Dataset items
============
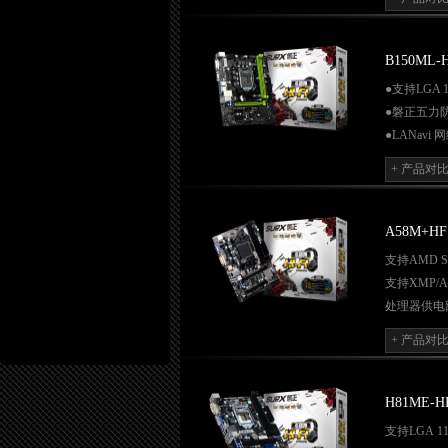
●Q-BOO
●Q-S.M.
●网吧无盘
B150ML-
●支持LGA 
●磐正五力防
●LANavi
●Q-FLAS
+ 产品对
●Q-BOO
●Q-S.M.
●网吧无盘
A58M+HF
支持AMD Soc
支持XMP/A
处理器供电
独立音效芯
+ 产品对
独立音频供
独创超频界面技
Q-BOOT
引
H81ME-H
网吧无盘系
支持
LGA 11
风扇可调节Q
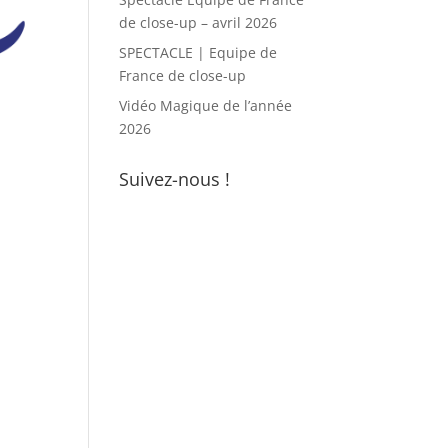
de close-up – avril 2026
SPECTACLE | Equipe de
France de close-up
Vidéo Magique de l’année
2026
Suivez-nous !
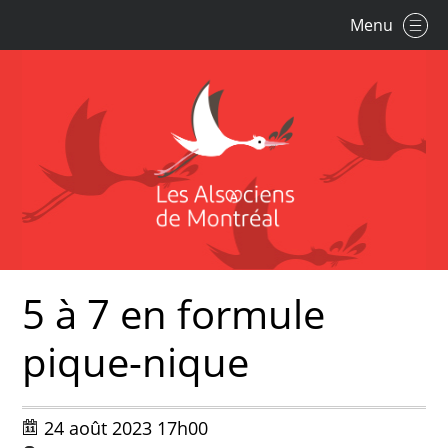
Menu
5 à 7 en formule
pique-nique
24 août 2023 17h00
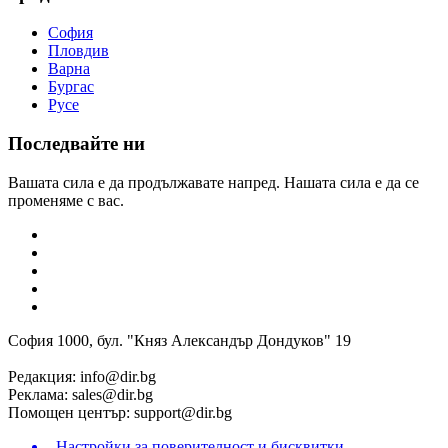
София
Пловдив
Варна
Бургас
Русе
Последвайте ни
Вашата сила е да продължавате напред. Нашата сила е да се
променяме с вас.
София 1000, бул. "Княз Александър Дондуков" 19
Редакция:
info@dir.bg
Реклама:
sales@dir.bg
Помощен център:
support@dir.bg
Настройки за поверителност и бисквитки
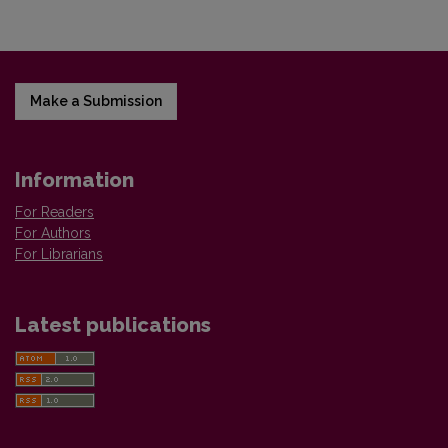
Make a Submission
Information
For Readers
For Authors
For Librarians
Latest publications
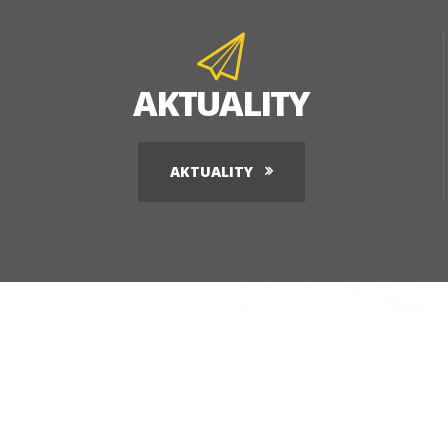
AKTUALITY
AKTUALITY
============
Work task: Each line from the start of the entries to the line holding "24 août 2023 17h00" is to be given again exactly, both ends included, and each picture is to be left out.

Output for this exercise:
●Q-BOO
●Q-S.M.
●网吧无盘
B150ML-
●支持LGA 
●磐正五力防
●LANavi
●Q-FLAS
+ 产品对
●Q-BOO
●Q-S.M.
●网吧无盘
A58M+HF
支持AMD Soc
支持XMP/A
处理器供电
独立音效芯
+ 产品对
独立音频供
独创超频界面技
Q-BOOT
引
H81ME-H
网吧无盘系
支持
LGA 11
风扇可调节Q
de close-up – avril 2026
SPECTACLE | Equipe de
France de close-up
Vidéo Magique de l’année
2026
Suivez-nous !
Menu
5 à 7 en formule
pique-nique
24 août 2023 17h00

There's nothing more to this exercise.